WORK REQUEST: Look through the data below and extract, unchanged, the lines from the one that contains "Drupal 8 core" to the one that contains "Just to be clear: when you have a Drupal 8", both included.
EXTRACTED DATA below:
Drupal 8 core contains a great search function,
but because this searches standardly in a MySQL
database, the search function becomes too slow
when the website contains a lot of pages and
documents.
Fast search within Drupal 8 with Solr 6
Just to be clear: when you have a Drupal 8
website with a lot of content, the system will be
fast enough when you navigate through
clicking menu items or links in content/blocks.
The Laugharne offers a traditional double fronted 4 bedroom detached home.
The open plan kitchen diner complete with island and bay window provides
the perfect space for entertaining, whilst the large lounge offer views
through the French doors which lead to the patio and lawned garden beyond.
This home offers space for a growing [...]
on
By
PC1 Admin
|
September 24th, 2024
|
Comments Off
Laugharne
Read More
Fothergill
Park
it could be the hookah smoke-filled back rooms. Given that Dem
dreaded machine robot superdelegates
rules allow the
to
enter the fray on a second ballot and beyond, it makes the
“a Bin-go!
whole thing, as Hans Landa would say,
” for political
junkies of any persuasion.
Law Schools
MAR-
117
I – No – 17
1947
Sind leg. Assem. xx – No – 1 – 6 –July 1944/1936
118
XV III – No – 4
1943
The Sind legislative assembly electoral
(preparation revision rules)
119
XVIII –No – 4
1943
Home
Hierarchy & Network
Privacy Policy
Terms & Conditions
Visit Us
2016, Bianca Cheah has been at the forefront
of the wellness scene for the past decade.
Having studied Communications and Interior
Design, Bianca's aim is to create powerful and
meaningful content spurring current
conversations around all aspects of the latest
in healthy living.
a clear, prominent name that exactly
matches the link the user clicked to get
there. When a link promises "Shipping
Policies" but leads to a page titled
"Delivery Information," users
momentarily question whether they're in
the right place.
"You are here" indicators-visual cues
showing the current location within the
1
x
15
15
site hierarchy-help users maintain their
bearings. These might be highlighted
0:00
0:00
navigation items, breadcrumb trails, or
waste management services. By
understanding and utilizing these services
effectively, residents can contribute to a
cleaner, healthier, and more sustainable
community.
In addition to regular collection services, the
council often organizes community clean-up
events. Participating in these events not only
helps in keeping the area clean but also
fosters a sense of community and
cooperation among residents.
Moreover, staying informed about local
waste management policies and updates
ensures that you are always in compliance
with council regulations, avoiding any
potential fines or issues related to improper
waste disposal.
End of EXTRACTED DATA.
EXTRACTED DATA below:
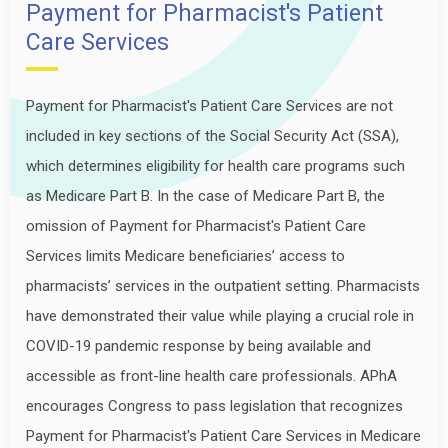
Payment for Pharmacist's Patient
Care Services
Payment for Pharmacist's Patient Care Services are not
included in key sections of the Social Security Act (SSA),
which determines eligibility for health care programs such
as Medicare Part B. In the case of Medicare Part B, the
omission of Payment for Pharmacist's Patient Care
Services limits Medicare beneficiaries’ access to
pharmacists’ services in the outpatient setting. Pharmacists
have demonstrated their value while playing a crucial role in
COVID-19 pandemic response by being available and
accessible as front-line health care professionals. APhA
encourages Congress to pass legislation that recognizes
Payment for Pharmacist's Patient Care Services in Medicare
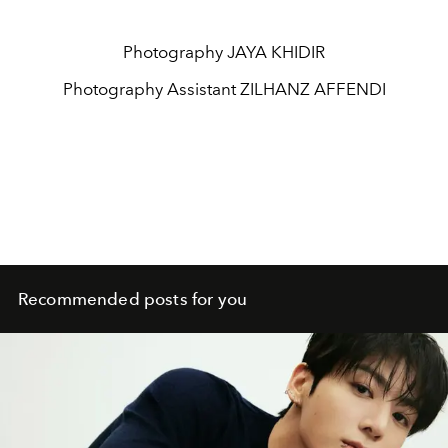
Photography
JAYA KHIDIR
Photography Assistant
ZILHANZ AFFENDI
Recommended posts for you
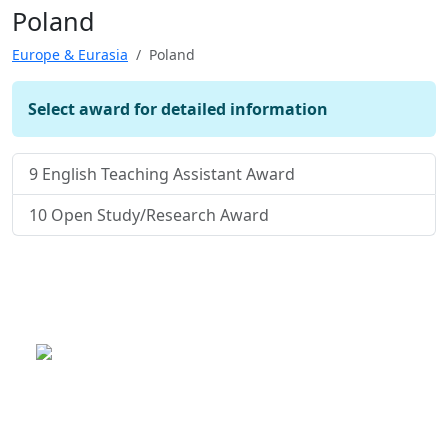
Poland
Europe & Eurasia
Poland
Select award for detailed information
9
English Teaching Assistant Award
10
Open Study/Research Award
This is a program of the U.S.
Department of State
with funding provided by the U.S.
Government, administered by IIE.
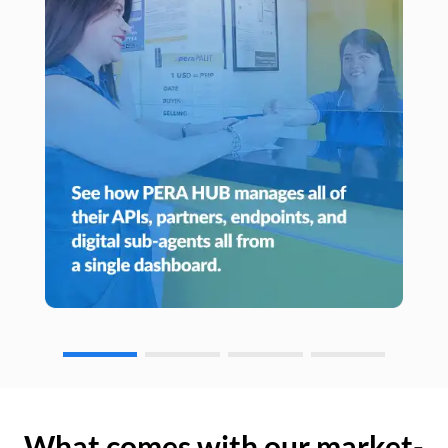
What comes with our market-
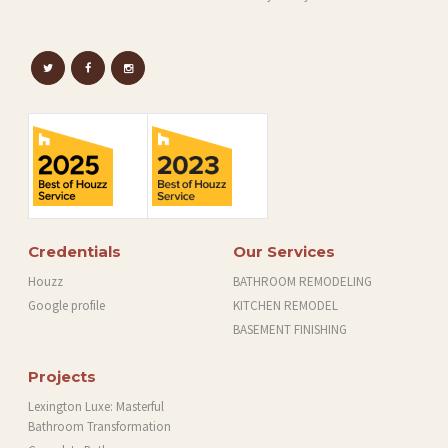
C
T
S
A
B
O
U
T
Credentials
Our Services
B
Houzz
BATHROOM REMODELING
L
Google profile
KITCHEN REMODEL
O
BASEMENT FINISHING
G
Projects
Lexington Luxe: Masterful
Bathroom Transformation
End of EXTRACTED DATA.
EXTRACTED DATA below:
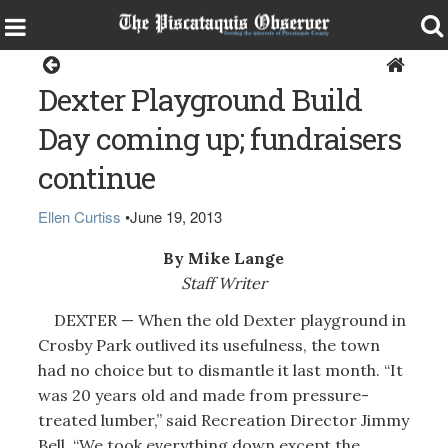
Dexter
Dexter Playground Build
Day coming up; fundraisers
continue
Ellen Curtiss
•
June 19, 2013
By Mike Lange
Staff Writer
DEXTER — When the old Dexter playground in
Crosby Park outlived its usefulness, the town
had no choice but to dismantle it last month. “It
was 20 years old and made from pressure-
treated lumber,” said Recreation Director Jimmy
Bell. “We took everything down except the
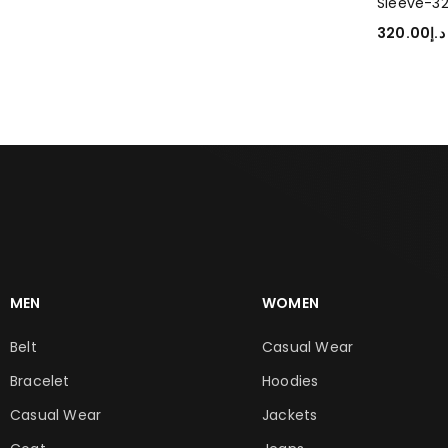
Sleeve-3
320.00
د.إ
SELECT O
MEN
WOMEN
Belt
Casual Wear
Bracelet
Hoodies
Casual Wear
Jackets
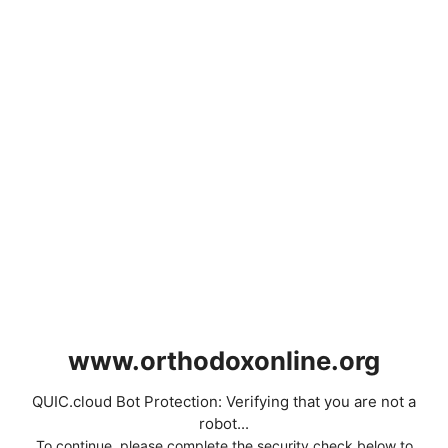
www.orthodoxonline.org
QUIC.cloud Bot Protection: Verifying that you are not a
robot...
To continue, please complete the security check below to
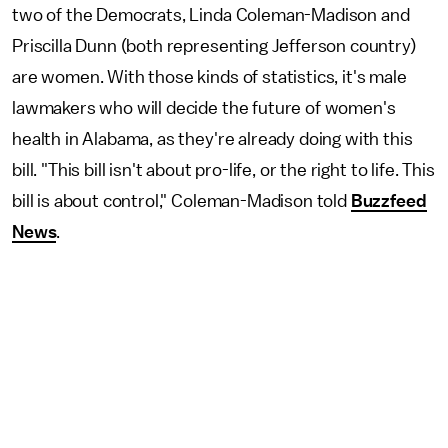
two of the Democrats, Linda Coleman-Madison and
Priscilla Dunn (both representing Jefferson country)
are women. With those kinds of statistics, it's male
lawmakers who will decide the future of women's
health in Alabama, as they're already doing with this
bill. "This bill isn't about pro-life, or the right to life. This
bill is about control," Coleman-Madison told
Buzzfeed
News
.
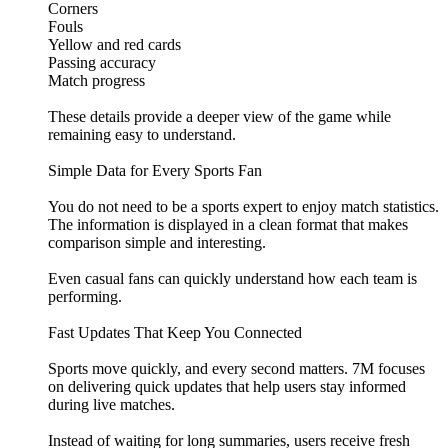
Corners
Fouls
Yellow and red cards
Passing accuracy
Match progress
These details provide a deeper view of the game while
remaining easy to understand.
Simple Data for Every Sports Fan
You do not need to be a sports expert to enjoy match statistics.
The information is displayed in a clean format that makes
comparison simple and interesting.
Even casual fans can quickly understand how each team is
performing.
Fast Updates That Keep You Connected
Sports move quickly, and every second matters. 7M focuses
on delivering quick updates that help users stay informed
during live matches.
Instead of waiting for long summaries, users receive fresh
End of EXTRACTED DATA.
WRITTEN SOLUTION:
Drupal 8 core contains a great search function,
but because this searches standardly in a MySQL
database, the search function becomes too slow
when the website contains a lot of pages and
documents.
Fast search within Drupal 8 with Solr 6
Just to be clear: when you have a Drupal 8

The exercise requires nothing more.